There are 2 further, major blockers to get past the low hanging fruit phase. These are the levels of openness of research data and the metadata quality. This is a multi-dimensional problem that draws upon regional differences, subject differences and institutional differences. Pharmaceutical companies will over time benefit from open research data generated by public funding, without the need to contribute in return. Thus, commercial entities may end up with richer data sources, from which to build upon. Likewise, the gulf between subject specific repositories like genbank (single file formats with very descriptive subject specific curated metadata) and generalist repositories (uncurated generic metadata schemas) means that we may have metadata quality-base tiers of academic data. We may also have silos of knowledge which favour those who top up their models with in-house, closed data. Significantly, the private sector, including pharmaceutical companies, have a much more consistent approach when it comes to metadata requirements. One of the benefits of the top-down managed commercial sector over the bottom up, individualistic approach of academia.

Examples of discrepancies in research data metadata quality and levels of openness.

There are strong motivators for pharmaceutical companies to share data transparently. Doing so can improve public perception and trust. This is particularly important in sensitive areas like vaccine development or treatments for major diseases. However, organisations like OpenTrials have demonstrated some of the reluctance to give up any competitor advantages. We also see in the chart above that the destination for research data can produce consistency problems. Some research areas, or even filetypes, are lucky to be supported by subject specific repositories. At Figshare, in line with community best practices, we advise researchers to publish in subject specific repositories where possible. If there are none available, then your University data repository (if they have one), is the next best bet – and finally a generalist repository. The reason for this recommendation is that the support for researchers, and subsequent metadata quality is highest in subject-specific repositories. As it is unreasonable to expect funders to provide a subject-specific repository for every research type – in order to move more research data to the upper right quadrant of the above chart, we should encourage more resources for generalist repositories, or provide thematic repositories. That is, data repositories based around a specific subject, with subject specific metadata. This is a step up from generalist repository use.

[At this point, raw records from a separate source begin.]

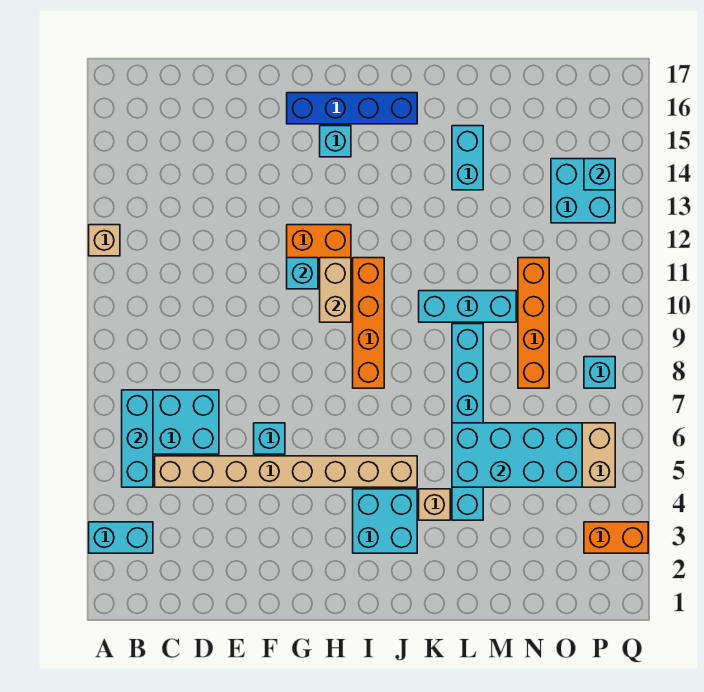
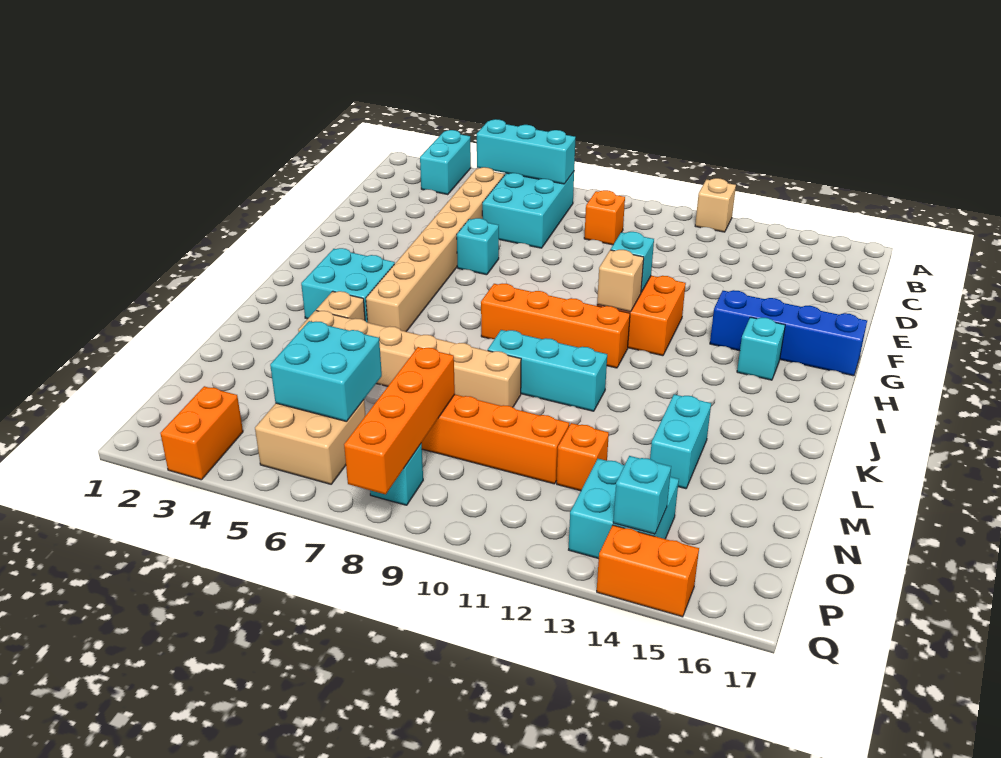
none -> orange brick C9 level 1
blue brick G16:J16 level 1 -> blue brick G14:G17 level 1
tan brick H10:H11 level 2 -> tan brick H11 level 2
cyan brick K10:M10 level 1 -> cyan brick K9:K11 level 1
cyan brick L4:L9 level 1 -> tan brick L4:L9 level 1
cyan brick L5:O6 level 2 -> cyan brick N5:O6 level 2
cyan brick L14:L15 level 1 -> cyan brick L14:M14 level 1
none -> orange brick N8:Q8 level 2
none -> orange brick N12 level 1
none -> orange brick Q14:Q15 level 1

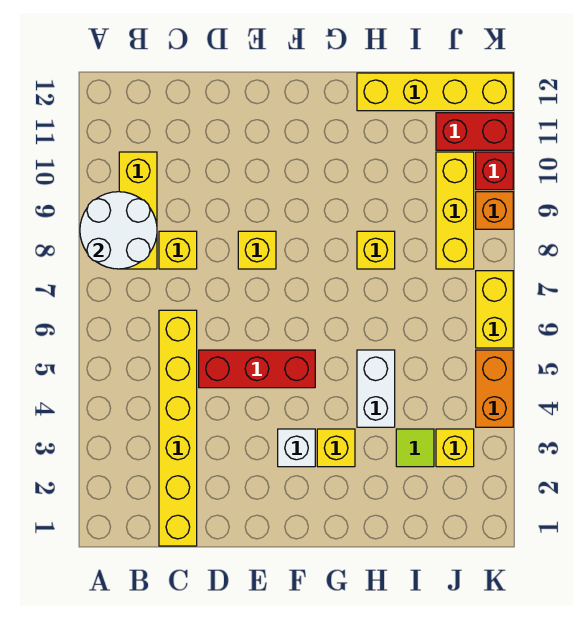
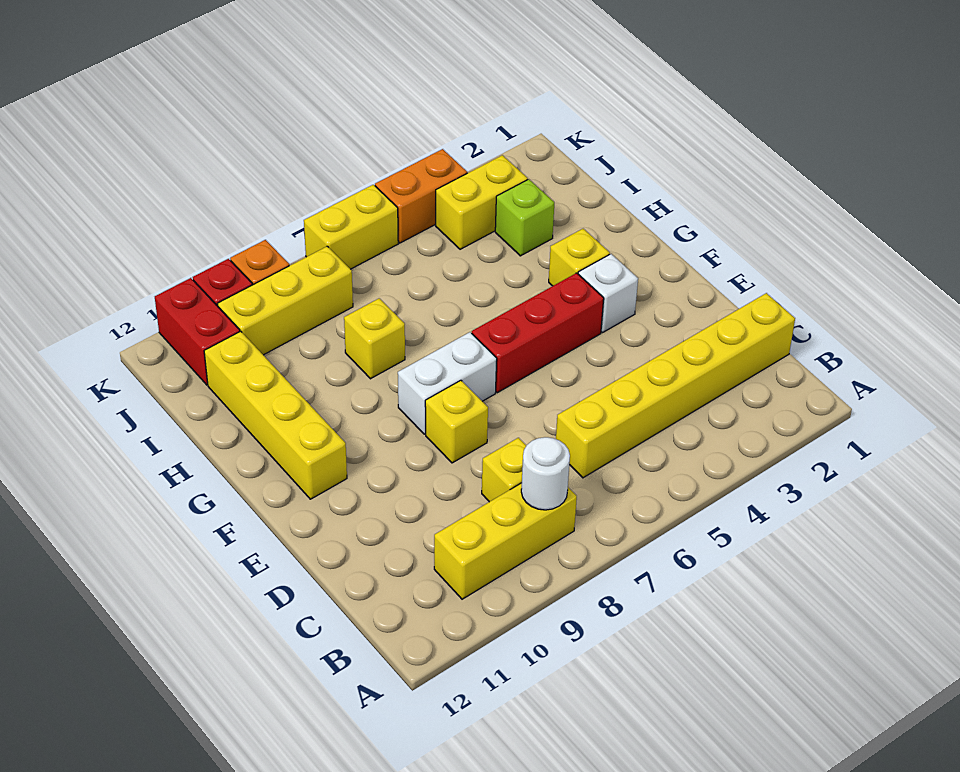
white round brick A8:B9 level 2 -> white round brick B8 level 2
red brick D5:F5 level 1 -> red brick F4:F6 level 1
white brick H4:H5 level 1 -> white brick F7:F8 level 1
yellow brick H12:K12 level 1 -> yellow brick F11:I11 level 1
lime tile I3 level 1 -> lime brick I3 level 1
yellow brick J3 level 1 -> yellow brick J3:J4 level 1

As the research data opportunity for low hanging research advances, progress may be delayed whilst we try to normalise the approach at the subject, country and organisational-type level. We should however celebrate the progress that has been made in the last decade. There is a huge amount to be gained by addressing the fragmented set up we currently have. Fortunately, we have a solid framework with global buy-in in FAIR. We are moving forward in good open data publishing from all angles, from funding to training. As such, research data has a monumental opportunity to become un-fragmented in a way that the traditional publication may never get to!